Here is an example program which calculates the first Fibonacci numbers which fit into four bits. The columns shown are: instruction number, instruction, operand, hex encoded instruction, list of active control lines, comment.

00: LCA 1	a801	Aload 		   # Store 1 in locations 0 and 1
01: SMA 0	3d00	RAMwrite ALUpassa 
02: SMA 1	3d01	RAMwrite ALUpassa 
03: LMA 0	e800	Asel Aload 	   # Load RAM location 0 into A
04: LMB 1	d801	Asel Bload 	   # Load RAM location 1 into B
05: ADDM 2	3802	RAMwrite ALUadd    # Add them and store in location 2
06: JCS end	b00c	                   # Result too big, exit the loop
07: LMA 1	e801	Asel Aload 	   # Copy RAM location 1 down to 0
08: SMA 0	3d00	RAMwrite ALUpassa 
09: LMA 2	e802	Asel Aload 	   # Copy RAM location 2 down to 1
0a: SMA 1	3d01	RAMwrite ALUpassa 
0b: JMP loop	b003	                   # Go to instruction 3 to do it again
0c: JMP end	b00c			   # End: do an infinite loop

If you run this in the Logisim version, you can see the last three values of the Fibonacci sequence in the first three RAM locations.

A ROM for an ALU?

Is implementing the ALU with a ROM fair game, or is it breaking the rules? You could argue either way. I could have hunted down a 74LS181 ALU to make the design really authentic. I'd need two more control lines for the five select/mode bits. Anyway, it's still one chip for the ALU, so the choice doesn't have too much of an impact on the design. A ROM also allows the designer to choose what ALU operations can be performed.

Design Changes

The chip count can be reduced. Right now I'm using two 74LS161 chips for the PC, but there is an obsolete 74LS469 chip that could replace both of them. That would bring the chip count down to ten. Next up, replace the two control ROMs with an AT27C1024 64Kx16 ROM chip (the only x16 ROM I could find): that would bring the chip count down to nine. Finally, the A and B registers could be replaced with one CD4508B dual 4-bit register as it has separate load lines: that would bring the chip count down to eight chips.
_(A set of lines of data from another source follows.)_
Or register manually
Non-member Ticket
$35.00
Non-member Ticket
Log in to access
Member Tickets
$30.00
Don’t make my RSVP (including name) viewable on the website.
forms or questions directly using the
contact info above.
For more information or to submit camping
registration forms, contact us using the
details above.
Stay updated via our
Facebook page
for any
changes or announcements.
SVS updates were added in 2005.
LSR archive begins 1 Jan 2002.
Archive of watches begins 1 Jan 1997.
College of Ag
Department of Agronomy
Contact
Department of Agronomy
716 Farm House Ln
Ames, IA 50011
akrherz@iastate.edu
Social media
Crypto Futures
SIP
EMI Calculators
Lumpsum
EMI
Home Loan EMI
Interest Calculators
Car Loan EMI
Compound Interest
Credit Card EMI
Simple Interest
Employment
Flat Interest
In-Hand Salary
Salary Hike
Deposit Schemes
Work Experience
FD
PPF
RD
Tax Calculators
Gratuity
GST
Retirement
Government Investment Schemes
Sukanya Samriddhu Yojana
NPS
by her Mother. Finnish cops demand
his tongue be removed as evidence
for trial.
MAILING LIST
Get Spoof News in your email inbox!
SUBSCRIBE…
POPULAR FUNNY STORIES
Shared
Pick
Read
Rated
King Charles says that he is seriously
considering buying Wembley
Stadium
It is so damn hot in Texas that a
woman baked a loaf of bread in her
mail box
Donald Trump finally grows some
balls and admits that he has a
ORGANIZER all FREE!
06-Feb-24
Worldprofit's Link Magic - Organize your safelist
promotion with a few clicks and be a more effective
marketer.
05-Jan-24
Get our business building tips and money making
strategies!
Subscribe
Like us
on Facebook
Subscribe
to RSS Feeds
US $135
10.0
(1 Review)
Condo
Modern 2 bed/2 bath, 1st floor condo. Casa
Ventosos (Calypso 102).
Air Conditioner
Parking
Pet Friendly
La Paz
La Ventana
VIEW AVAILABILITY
I'll probably never do this as I would have to rewire the whole thing!

Design Limitations

It's a Harvard architecture, so instructions and data are separate. There is only direct memory addressing: no pointers, no indexed addressing. The available instructions are determined by the control lines, so there isn't much that you can change. Despite this, we have been able to implement functions, a stack and a sort of recursion.

There is only one carry bit input and output by the ALU; this really limits any shift left/right operations to one bit shifts.